Previvor Someone actively attempting to prevent cancer through surveillance or prophylactic surgery.
Prophylactic Preventive Bilateral Mastectomy (PBM) or Prophylactic Preventive Double Mastectomy (PDM) Surgery to remove one or both breasts to reduce the risk of developing cancer. Women who have a strong family history of breast cancer, those with a BRCA gene mutation, or those with other high-risk genetic mutations may opt to have this procedure as a preventive measure to prevent a breast cancer diagnosis in the future.
PSA (Prostate Specific Antigen) This is a protein made by the prostate gland. High PSA levels may indicate that a man has prostate cancer, a noncancerous enlargement of the prostate gland known as benign prostatic hyperplasia (BPH), an infection, or inflammation of the prostate. A simple blood test can measure PSA levels.
Radiation Therapy A form of cancer treatment that uses beams of intense energy to kill cancer cells. It is often used in combination with chemotherapy or surgery. Radiation therapy is considered a “local treatment” since it only treats the area that is specifically targeted.
Second-Line Therapy Treatment given when first-line therapy, the initial treatment, does not work or has stopped working.
Sarcoma Cancer that begin in bones and soft or connective tissues, such as muscle, tendons, fat, lymph, blood vessels, and nerves.

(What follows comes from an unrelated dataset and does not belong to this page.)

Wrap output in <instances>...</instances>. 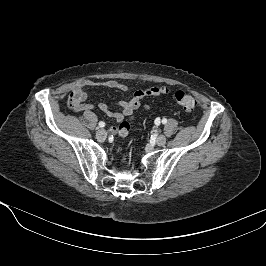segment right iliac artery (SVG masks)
<instances>
[{"instance_id": "obj_1", "label": "right iliac artery", "mask_w": 266, "mask_h": 266, "mask_svg": "<svg viewBox=\"0 0 266 266\" xmlns=\"http://www.w3.org/2000/svg\"><path fill=\"white\" fill-rule=\"evenodd\" d=\"M105 126V123L104 122H99V127H104Z\"/></svg>"}]
</instances>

Small-Cell Lung Cancer (SCLC) Sometimes referred to as oat cell cancer, this type of lung cancer begins in the bronchia and accounts for 10 to 15 percent of lung cancers.
Stage When a cancer is diagnosed, doctors will stage it — meaning they will use tests to determine how advanced the cancer is. Most cancers are deemed stage 1, 2, 3, or 4. The lower the stage of a cancer, the more easily it is to cure. Stage 4 cancer is considered terminal and occurs when the cancer travels from its origin to another part of the body.

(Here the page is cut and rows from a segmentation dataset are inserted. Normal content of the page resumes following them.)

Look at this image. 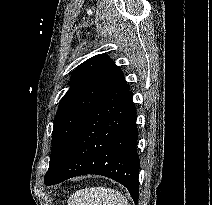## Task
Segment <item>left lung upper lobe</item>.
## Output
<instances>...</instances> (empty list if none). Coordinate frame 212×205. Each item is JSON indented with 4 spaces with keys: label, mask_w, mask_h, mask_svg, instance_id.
I'll use <instances>...</instances> for the list:
<instances>
[{
    "label": "left lung upper lobe",
    "mask_w": 212,
    "mask_h": 205,
    "mask_svg": "<svg viewBox=\"0 0 212 205\" xmlns=\"http://www.w3.org/2000/svg\"><path fill=\"white\" fill-rule=\"evenodd\" d=\"M118 71L108 56L100 54L83 62L73 72L70 88L54 119L49 169L44 178L46 185H51L57 178L83 120Z\"/></svg>",
    "instance_id": "obj_1"
}]
</instances>
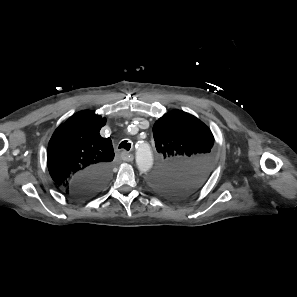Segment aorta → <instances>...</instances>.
<instances>
[{"label": "aorta", "mask_w": 297, "mask_h": 297, "mask_svg": "<svg viewBox=\"0 0 297 297\" xmlns=\"http://www.w3.org/2000/svg\"><path fill=\"white\" fill-rule=\"evenodd\" d=\"M136 163L139 171L147 174L153 166V156L148 146L139 145L136 150Z\"/></svg>", "instance_id": "obj_1"}]
</instances>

Survivor Someone who has finished and survived treatment.
Targeted Therapy Compounds known to interfere with cancer growth by precisely targeting specific molecules needed for a tumor’s growth.
Third-Line Therapy Treatment given when first line therapy and second line therapy don’t work or have stopped working.
Thriver Someone living with stage 4 cancer.
Treatment Plan This defined document describes a patient’s condition and includes information about diet, exercise, drug therapy, expected outcomes, and treatment duration. Common cancer treatment plans may include surgery, radiation, hormone therapy, stem cell transplantation, targeted therapies, chemotherapy, and immunotherapy.
Tumor Abnormal or excessive tissue growth. Tumors can be benign, precancerous, or cancerous.
Warrior Someone currently in treatment for cancer.